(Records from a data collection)
****************************************
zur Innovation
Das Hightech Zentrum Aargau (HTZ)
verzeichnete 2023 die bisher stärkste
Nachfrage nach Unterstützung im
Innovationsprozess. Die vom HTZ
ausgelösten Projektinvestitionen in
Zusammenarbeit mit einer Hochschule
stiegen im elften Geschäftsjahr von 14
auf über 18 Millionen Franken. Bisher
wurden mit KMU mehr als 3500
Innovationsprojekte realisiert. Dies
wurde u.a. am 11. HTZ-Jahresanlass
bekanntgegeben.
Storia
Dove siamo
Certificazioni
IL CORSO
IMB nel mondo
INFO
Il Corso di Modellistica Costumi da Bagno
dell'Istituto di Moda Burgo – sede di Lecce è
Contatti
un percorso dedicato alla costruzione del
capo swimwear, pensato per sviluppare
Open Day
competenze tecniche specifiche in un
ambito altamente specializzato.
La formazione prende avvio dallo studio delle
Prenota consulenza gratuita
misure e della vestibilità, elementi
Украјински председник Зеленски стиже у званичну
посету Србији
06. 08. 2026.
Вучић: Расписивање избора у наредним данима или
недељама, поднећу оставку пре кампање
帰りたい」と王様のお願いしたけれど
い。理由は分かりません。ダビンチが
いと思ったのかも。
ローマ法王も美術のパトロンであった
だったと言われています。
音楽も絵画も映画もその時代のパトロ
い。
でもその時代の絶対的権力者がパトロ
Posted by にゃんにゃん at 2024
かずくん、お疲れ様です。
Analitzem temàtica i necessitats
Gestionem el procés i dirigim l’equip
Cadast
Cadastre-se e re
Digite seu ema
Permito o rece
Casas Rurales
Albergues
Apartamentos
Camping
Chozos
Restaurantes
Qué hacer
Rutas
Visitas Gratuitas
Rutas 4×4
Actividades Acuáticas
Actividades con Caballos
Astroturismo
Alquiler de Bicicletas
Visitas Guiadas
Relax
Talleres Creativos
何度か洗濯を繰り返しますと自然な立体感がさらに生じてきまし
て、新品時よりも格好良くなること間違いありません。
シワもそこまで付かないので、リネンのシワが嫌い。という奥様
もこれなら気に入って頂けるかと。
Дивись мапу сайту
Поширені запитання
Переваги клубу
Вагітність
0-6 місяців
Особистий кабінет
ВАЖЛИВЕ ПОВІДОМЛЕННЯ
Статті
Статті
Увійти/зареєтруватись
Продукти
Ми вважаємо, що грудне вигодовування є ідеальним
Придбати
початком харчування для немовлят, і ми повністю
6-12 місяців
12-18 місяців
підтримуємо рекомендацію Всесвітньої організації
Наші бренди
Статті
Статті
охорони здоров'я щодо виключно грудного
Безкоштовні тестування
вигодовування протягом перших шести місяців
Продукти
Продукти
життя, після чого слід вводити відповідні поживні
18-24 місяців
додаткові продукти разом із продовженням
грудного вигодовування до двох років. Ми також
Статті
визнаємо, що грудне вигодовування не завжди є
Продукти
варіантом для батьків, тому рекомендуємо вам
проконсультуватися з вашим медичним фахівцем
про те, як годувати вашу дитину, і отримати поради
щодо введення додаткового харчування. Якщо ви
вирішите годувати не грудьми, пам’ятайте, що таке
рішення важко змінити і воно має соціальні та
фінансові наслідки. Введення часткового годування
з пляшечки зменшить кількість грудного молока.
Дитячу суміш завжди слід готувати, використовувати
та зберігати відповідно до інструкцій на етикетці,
****************************************
● Requirement:
Reproduce the entries exactly, but only from their first line to the line holding "Innovationsprojekte realisiert. Dies", with that last line kept.

● Task answer:
zur Innovation
Das Hightech Zentrum Aargau (HTZ)
verzeichnete 2023 die bisher stärkste
Nachfrage nach Unterstützung im
Innovationsprozess. Die vom HTZ
ausgelösten Projektinvestitionen in
Zusammenarbeit mit einer Hochschule
stiegen im elften Geschäftsjahr von 14
auf über 18 Millionen Franken. Bisher
wurden mit KMU mehr als 3500
Innovationsprojekte realisiert. Dies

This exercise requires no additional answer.